**LIST OF TASKS**
1) In the passage about the Mets and game five of the 2000 National League Championship Series, repeat the stretch from "The evening of October 16, 2000" through "feels like October." word for word.
2) In the passage about the Mets and game five of the 2000 National League Championship Series, which two people asked Mets management for an extra set of giant speakers beyond the center-field fence?
3) Write the next part of the passage about the Mets and game five of the 2000 National League Championship Series, picking up after its final sentence.

**TEXT UNDER STUDY**
The evening of October 16, 2000 is different. After the Mets played most of their playoff games in relative warmth, rain prevails for much of the day that precedes game five of the National League Championship Series against the St. Louis Cardinals. The tarp remains on the Shea Stadium infield until forty-five minutes before the first pitch, bands of mist illuminated by the gargantuan ballpark lights. By game time, the temperatures have dipped into the mid-fifties. Finally, with the Mets one win away from a trip to the World Series, it feels like October.
The two dugouts are different. Covering the action for Fox, broadcaster Tim McCarver reports that he ran into Bobby Valentine before the game, and that the manager “looked more relaxed than I’ve ever seen him.” Relaxed is not an adjective normally appended to the Mets skipper, especially during the two seasons leading up to this night, which saw him flirt with a pink slip innumerable times due his talented team’s inexplicable slumps and an preternatural ability to insert his foot in his mouth at the worst possible times. Yet here he was, so close to his elusive goal of reaching the Fall Classic, relaxed. Cut to the visiting dugout, where the Cardinals look flat. Hitting coach Mike Easler paces the bench, imparting batting advice clichés while his charges pay him no mind at all. St. Louis manager Tony La Russa is chafing under scrutiny from a press corps that dares question his genius, particularly as regards his use of slugger Mark McGwire. Patellar tendonitis prevents Big Mac from taking the field, and so he must remain on the bench during the playoffs as a not-so-secret weapon, one that La Russa has been curiously reluctant to employ against the Mets. Though the Cardinals found themselves with a large deficit early in game four, their high octane lineup did its best to claw back by mounting numerous scoring opportunities, yet La Russa never once sent McGwire to the on deck circle even as a scare tactic, and the Mets ultimately held on for a sloppy 10-6 win that placed St. Louis on the brink of elimination. Given a chance to defend his manager, McGwire instead hung him out to dry by refusing to speak to the media after the game.
On the evening of October 16, the crowd is different. Every game played at Shea Stadium in this postseason has been cheered on by more than fifty-six thousand loud and raucous fans, but even by this measure, the crowd on hand tonight leaves the previous attendees in the dust in the categories of volume and enthusiasm. When the series was in St. Louis, Al Leiter could feel the roar of the crowd pressing against him as he stood on the mound, but he figured anything St. Louis can do, New York can do better. Once the action returned to the Big Apple, Leiter and John Franco lobbied Mets management for an extra set of giant speakers mounted beyond the center-field fence, the kind normally reserved for rock concerts, in order to blast the opposition into submission. After a disappointing New York loss in game three left little reason to use them, the new toys were unboxed during game four. Throughout the broadcast of that game, the Fox crew commented on the extra loudness. But even that was mere child’s play compared to the noise that will be unleashed in game five.

**PROVIDED RECORDS**
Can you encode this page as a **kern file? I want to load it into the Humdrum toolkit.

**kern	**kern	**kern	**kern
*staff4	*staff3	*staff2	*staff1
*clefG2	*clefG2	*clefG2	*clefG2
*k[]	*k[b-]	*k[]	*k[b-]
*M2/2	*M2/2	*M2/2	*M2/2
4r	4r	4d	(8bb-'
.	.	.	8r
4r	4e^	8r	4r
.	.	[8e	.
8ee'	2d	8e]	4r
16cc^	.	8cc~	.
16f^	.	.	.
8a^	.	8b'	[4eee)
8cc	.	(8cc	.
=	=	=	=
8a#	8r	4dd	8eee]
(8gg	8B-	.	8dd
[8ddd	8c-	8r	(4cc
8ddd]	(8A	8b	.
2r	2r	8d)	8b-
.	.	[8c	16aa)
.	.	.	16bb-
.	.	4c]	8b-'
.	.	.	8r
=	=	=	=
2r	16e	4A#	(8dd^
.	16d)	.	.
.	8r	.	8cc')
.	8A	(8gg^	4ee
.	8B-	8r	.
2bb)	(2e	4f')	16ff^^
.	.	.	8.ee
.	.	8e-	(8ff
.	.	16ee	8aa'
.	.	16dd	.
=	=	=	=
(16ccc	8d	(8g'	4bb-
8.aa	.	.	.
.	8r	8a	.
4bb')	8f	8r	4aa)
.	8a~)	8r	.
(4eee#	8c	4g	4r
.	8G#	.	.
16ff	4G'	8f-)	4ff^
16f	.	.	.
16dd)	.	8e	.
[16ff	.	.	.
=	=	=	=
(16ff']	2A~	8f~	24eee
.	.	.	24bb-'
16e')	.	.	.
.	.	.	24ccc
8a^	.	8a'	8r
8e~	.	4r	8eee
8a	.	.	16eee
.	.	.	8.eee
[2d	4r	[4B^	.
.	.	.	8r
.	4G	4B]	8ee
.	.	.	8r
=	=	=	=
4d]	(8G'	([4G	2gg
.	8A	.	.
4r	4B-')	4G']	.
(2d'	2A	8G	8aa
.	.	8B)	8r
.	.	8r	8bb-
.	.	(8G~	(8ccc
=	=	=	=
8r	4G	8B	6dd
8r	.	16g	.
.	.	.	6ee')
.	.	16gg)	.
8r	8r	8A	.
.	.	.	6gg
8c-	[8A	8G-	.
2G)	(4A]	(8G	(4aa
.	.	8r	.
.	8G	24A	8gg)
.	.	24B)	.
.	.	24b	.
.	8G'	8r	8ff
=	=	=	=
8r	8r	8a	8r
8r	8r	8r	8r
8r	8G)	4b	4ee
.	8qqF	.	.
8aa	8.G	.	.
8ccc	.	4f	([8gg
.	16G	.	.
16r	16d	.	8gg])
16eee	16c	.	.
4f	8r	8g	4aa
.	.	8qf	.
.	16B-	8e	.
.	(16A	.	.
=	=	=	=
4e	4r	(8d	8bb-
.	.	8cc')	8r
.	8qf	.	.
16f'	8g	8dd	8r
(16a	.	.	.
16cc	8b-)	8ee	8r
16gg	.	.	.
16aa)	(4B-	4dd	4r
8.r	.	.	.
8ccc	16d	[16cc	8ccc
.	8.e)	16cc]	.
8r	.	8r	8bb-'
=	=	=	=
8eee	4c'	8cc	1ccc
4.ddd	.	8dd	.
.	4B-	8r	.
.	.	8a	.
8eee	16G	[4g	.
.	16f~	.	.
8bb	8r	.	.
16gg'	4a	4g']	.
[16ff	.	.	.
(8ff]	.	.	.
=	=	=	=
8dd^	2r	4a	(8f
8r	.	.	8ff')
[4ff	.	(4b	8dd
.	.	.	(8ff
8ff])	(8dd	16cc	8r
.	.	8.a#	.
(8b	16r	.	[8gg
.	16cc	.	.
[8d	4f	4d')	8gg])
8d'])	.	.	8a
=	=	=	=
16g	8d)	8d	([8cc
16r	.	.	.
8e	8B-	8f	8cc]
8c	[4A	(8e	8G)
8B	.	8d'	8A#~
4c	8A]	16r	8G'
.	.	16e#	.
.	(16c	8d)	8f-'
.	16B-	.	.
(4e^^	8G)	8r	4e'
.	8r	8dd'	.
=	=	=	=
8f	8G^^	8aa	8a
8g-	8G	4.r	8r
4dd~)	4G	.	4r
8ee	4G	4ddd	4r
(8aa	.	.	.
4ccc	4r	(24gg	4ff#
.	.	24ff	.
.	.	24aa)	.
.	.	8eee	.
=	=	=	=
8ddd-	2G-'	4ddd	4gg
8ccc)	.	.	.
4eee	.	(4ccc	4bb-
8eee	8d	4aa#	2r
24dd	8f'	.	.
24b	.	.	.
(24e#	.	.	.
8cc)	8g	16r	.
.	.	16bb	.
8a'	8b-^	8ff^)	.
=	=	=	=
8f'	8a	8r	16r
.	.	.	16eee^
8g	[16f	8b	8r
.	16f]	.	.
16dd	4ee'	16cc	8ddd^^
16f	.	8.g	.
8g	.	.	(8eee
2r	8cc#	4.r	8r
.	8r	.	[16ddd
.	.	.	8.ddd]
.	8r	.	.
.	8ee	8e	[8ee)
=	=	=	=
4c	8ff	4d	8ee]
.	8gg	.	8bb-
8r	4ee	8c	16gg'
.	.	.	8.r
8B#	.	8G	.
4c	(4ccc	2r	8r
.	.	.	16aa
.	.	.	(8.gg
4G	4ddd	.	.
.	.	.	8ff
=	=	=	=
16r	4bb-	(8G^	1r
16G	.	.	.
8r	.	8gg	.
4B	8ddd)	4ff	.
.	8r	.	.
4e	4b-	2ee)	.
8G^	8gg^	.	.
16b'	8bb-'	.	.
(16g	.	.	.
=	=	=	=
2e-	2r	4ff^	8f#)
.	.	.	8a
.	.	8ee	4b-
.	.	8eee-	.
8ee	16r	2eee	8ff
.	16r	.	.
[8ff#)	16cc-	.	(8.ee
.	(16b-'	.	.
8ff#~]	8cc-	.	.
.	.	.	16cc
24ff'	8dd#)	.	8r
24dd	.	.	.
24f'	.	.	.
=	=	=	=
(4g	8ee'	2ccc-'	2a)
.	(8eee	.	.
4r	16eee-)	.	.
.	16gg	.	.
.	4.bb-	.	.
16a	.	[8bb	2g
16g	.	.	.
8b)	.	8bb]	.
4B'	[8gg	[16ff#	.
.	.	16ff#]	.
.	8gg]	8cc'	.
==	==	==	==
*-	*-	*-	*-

**ANSWERS TO THE EXERCISE**
1)
The evening of October 16, 2000 is different. After the Mets played most of their playoff games in relative warmth, rain prevails for much of the day that precedes game five of the National League Championship Series against the St. Louis Cardinals. The tarp remains on the Shea Stadium infield until forty-five minutes before the first pitch, bands of mist illuminated by the gargantuan ballpark lights. By game time, the temperatures have dipped into the mid-fifties. Finally, with the Mets one win away from a trip to the World Series, it feels like October.

2) Al Leiter and John Franco.

3)
The evening of October 16 is also different because it is a rare night when the Mets have the spotlight all to themselves. With the Yankees also in the playoffs, all baseball conversation revolves around the elusive return of a Subway Series, and all questions are centered around the team from the Bronx rather than the one from Queens. But the Yankees still have some business to attend to after their league championship opponents, the Mariners, salvaged their season with a win in Seattle the night before. This outcome necessitated another cross-country plane trip (the latest of many in these playoffs for the travel-weary Bronx Bombers; the Oakland A’s had made things similarly difficult on the Yanks by pushing the division series to a full five games) for a game six back in New York. That contest won’t be waged until tomorrow. Tonight, the Mets stand alone on baseball’s stage.
Most of all, the evening of October 16 is different because of the man on the mound. So far, this series has lacked a quality starting performance from either side. For the Mets, Al Leiter huffed and puffed through seven innings in game two, while Rick Reed and Bobby Jones disappointed in the two games that followed. Southpaw Mike Hampton—the Mets’ biggest acquisition of the previous winter, a rent-an-ace who’d shown signs of brilliance in the regular season amid long stretches of disturbing mediocrity—had put up the best line of them all by throwing seven shutout innings in game one, but his outing was less pitching clinic than magic act. The Cardinals mounted threats in nearly all of those innings, only to squander them all. He watched the final out he recorded in the contest with literal baited breath; as St. Louis slugger Jim Edmonds came within inches of blasting a game-tying homer, Hampton was so afraid the blast would leave the yard that he refused to breathe, fearing the slightest breath might push it over the fence.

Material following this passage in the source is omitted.